When you are battling cancer, maintaining proper nutrition is vitally important. A healthy diet will help keep your body strong enough to fight the disease. Unfortunately, the disease, as well as the chemotherapy often used to fight it, can affect a person's appetite or even ability to eat or absorb the necessary nutrients. A registered nutritionist with experience in working with cancer patients is an important part of your treatment team. The following discussion will help you understand the importance as well as the challenges of eating well during your treatment.
Eating Well During Chemotherapy
Eating a healthy, balanced diet is important for maintaining optimal health and weight. When your body is fighting cancer, it needs the nutrients found in a healthy diet to maintain the strength and energy to keep fighting the disease. A healthy diet should contain all the necessary vitamins, minerals, protein, carbohydrates, and fats your body needs to function optimally at this critical time. However, the catch-22 is that the chemo medications meant to destroy the cancer often cause nausea and loss of appetite. These medications can also alter the taste and smell of many foods, which further decreases the desire to eat. In addition, when the mouth, esophagus, stomach, intestines, liver, or pancreas are affected by cancer or its treatment, the body doesn't receive the necessary nutrients and malnutrition can occur. Malnutrition leaves the body weak and unable to fight cancer or other opportunistic infections and treatment may have to be discontinued.
Chemotherapy can also cause side-effects that interfere with getting proper nutrition. These side-effects include vomiting, diarrhea, constipation, dry mouth, sores in the mouth, difficulty swallowing, and feeling full after eating only a small amount.
Meeting Nutritional Needs
In addition to helping you fight your cancer, a healthy diet can help the medications work better. A well-nourished body may even be able to take higher doses of chemotherapy drugs. Here are some tips to help you get adequate nutritional support for your fight:
- Eat five or six smaller meals each day rather than three larger ones.

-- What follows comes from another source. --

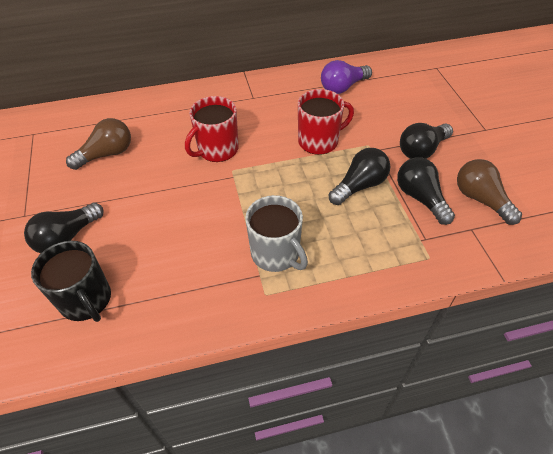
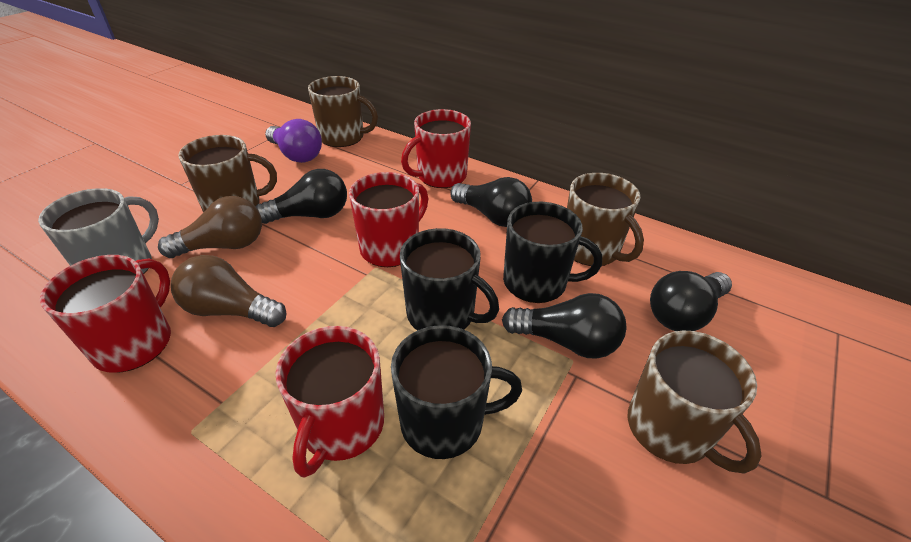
black mug: [31,241,111,322] = 1 -> [391,325,522,459] [400,228,499,330] [503,202,602,303] = 3
brown mug: none = 0 -> [178,135,277,213] [308,76,378,147] [567,173,644,266] [628,330,761,474] = 4
red mug: [185,96,239,162] [298,89,354,155] = 2 -> [40,255,171,373] [276,326,384,478] [349,172,428,267] [401,109,471,188] = 4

- Eat more plant-based proteins, such as beans and peas, and cut back on red meat.
- Eat more fruits and vegetables, especially citrus, berries, and dark green or yellow vegetables.
- Try new foods or foods that you usually don't like. Cancer medications can alter your taste preferences.

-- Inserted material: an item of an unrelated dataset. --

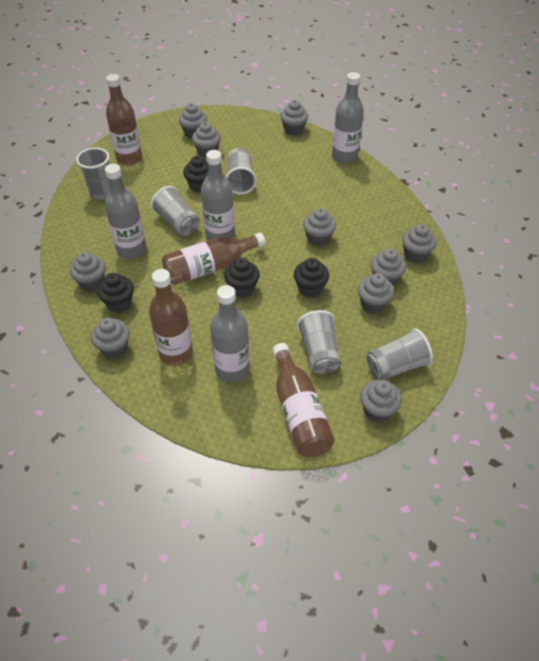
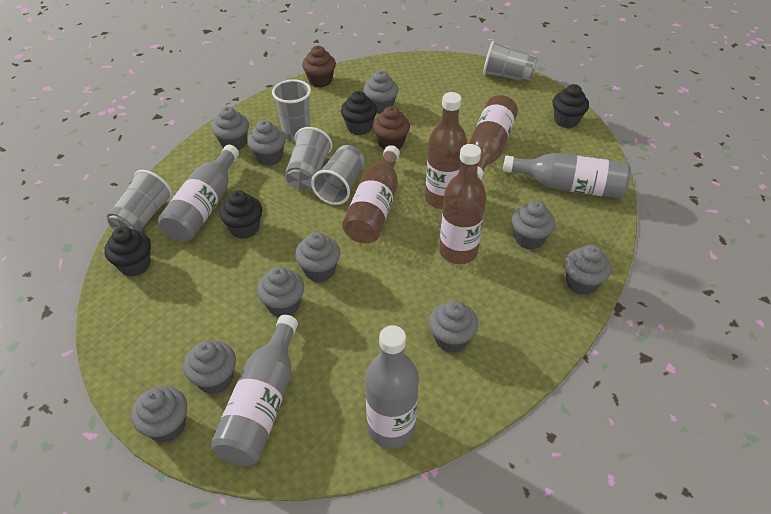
brown cupcake: none = 0 -> [302,46,336,88] [373,106,410,150] = 2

- Limit pickled or salt-cured foods.
Work with a Registered Dietitian
It's important to work closely with a cancer nutrition specialist or dietitian. They will guide you in choosing proper foods for your specific needs. A dietitian will answer your questions, calm your fears, suggest beneficial foods, and offer advice for reducing treatment side-effects. Your nutrition specialist is a vital member of your healthcare team, who will monitor your nutritional health and make changes that will help you derive the best outcome from the difficult road ahead.